Fetched books are going to be written in a spreadsheet. All spreadsheets are kept in a Workbook, so before that you have to create one.

@Bean
public SXSSFWorkbook workbook() {
    return new SXSSFWorkbook(CHUNK);
}

SXSSFWorkbook number of stored in memory rows is explicitly set to CHUNK. With Workbook you can create a spreadsheet called Books. It will be passed to BookWriter.

@Bean
public ItemWriter<Book> bookWriter(SXSSFWorkbook workbook) {
    SXSSFSheet sheet = workbook.createSheet("Books");
    return new BookWriter(sheet);
}

BookWriter is a class that adds a new row to a spreadsheet for each book in the repository. Book properties are saved as cells in columns.

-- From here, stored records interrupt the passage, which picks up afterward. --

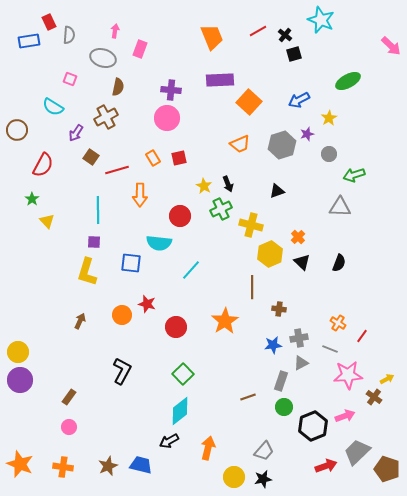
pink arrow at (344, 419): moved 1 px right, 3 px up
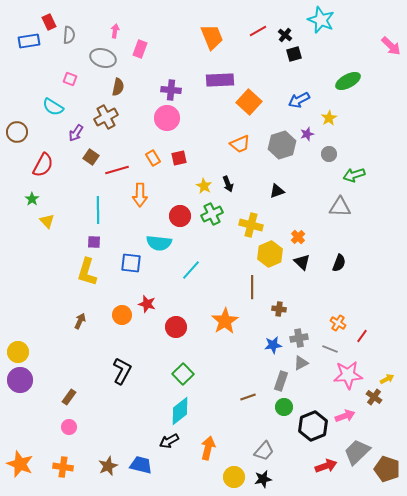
brown circle at (17, 130): moved 2 px down
green cross at (221, 209): moved 9 px left, 5 px down
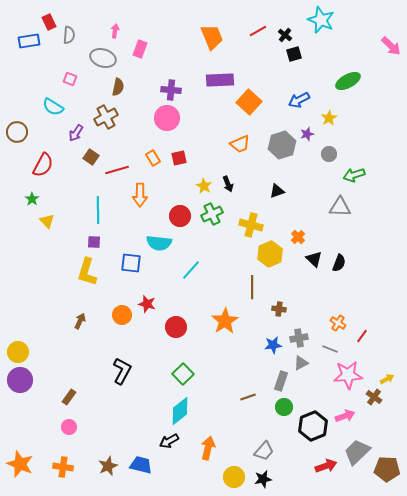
black triangle at (302, 262): moved 12 px right, 3 px up
brown pentagon at (387, 469): rotated 15 degrees counterclockwise
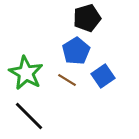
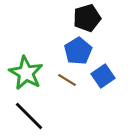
blue pentagon: moved 2 px right
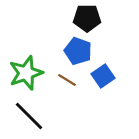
black pentagon: rotated 16 degrees clockwise
blue pentagon: rotated 20 degrees counterclockwise
green star: rotated 24 degrees clockwise
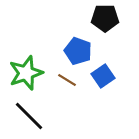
black pentagon: moved 18 px right
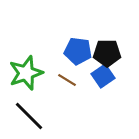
black pentagon: moved 2 px right, 35 px down
blue pentagon: rotated 12 degrees counterclockwise
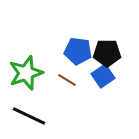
black line: rotated 20 degrees counterclockwise
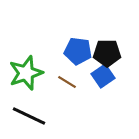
brown line: moved 2 px down
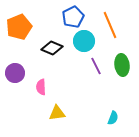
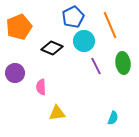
green ellipse: moved 1 px right, 2 px up
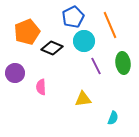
orange pentagon: moved 8 px right, 5 px down
yellow triangle: moved 26 px right, 14 px up
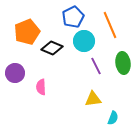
yellow triangle: moved 10 px right
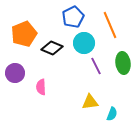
orange pentagon: moved 3 px left, 2 px down
cyan circle: moved 2 px down
yellow triangle: moved 3 px left, 3 px down
cyan semicircle: moved 1 px left, 4 px up
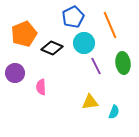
cyan semicircle: moved 2 px right, 2 px up
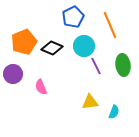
orange pentagon: moved 8 px down
cyan circle: moved 3 px down
green ellipse: moved 2 px down
purple circle: moved 2 px left, 1 px down
pink semicircle: rotated 21 degrees counterclockwise
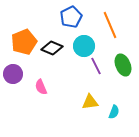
blue pentagon: moved 2 px left
green ellipse: rotated 15 degrees counterclockwise
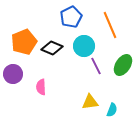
green ellipse: rotated 55 degrees clockwise
pink semicircle: rotated 21 degrees clockwise
cyan semicircle: moved 2 px left, 2 px up
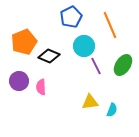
black diamond: moved 3 px left, 8 px down
purple circle: moved 6 px right, 7 px down
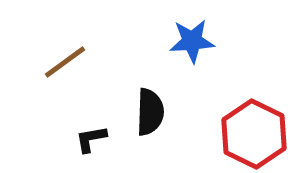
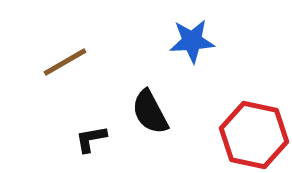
brown line: rotated 6 degrees clockwise
black semicircle: rotated 150 degrees clockwise
red hexagon: moved 1 px down; rotated 14 degrees counterclockwise
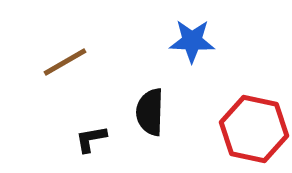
blue star: rotated 6 degrees clockwise
black semicircle: rotated 30 degrees clockwise
red hexagon: moved 6 px up
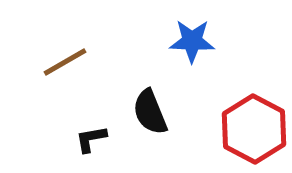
black semicircle: rotated 24 degrees counterclockwise
red hexagon: rotated 16 degrees clockwise
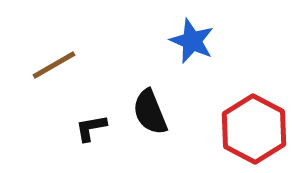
blue star: rotated 21 degrees clockwise
brown line: moved 11 px left, 3 px down
black L-shape: moved 11 px up
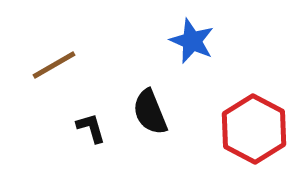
black L-shape: rotated 84 degrees clockwise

public class BookWriter implements ItemWriter<Book> {
    private final Sheet sheet;

    BookWriter(Sheet sheet) {
        this.sheet = sheet;
    }

    @Override
    public void write(List<? extends Book> list) {
        for (int i = 0; i < list.size(); i++) {
            writeRow(i, list.get(i));
        }
    }

    private void writeRow(int currentRowNumber, Book book) {
        List<String> columns = prepareColumns(book);
        Row row = this.sheet.createRow(currentRowNumber);
        for (int i = 0; i < columns.size(); i++) {
            writeCell(row, i, columns.get(i));
        }
    }

    private List<String> prepareColumns(Book book) {
        return asList(
                book.getId().toString(),
                book.getAuthor(),
                book.getTitle(),
                book.getIsbn()
        );
    }

    private void writeCell(Row row, int currentColumnNumber, String value) {
        Cell cell = row.createCell(currentColumnNumber);
        cell.setCellValue(value);
    }
}

To complete transfer of books from a JPA repository to a XLSX file, you need to create a Job. Every Job has at least one Step to make.

@Bean
public Step step(ItemReader<Book> reader, ItemWriter<Book> writer) {
    return stepBuilderFactory.get("export")
            .<Book, Book>chunk(CHUNK)
            .reader(reader)
            .writer(writer)
            .build();
}

@Bean
public Job job(Step step, JobExecutionListener listener) {
    return jobBuilderFactory.get("exportBooksToXlsx")
            .start(step)
            .listener(listener)
            .build();
}

When a Job status changes, a JobExecutionListener is called. At the completion of the Job, you can save books from Workbook to selected XLSX file using FileOutputStream and dispose created Workbook.

@Slf4j
public class JobListener implements JobExecutionListener {
    private final SXSSFWorkbook workbook;
    private final FileOutputStream fileOutputStream;

    JobListener(SXSSFWorkbook workbook, FileOutputStream fileOutputStream) {
        this.workbook = workbook;
        this.fileOutputStream = fileOutputStream;
    }

    @Override
    public void afterJob(JobExecution jobExecution) {
        BatchStatus batchStatus = jobExecution.getStatus().getBatchStatus();
        if (batchStatus == COMPLETED) {
            try {
                workbook.write(fileOutputStream);
                fileOutputStream.close();
                workbook.dispose();
            } catch (IOException e) {
                log.error(e.getMessage(), e);
            }
        }
    }

    @Override
    public void beforeJob(JobExecution jobExecution) {

    }
}

Summary

Spring Batch is very elastic, and it can help you process big data chunks with any available library. This example shows how to do it with Apache POI, but you can easily changed it for your own purposes. Remember to maximize your performance with setting chunks. When the RAM memory will be exceeded, the speed of data processing will drop significantly.

Project created for this article is available on GitHub.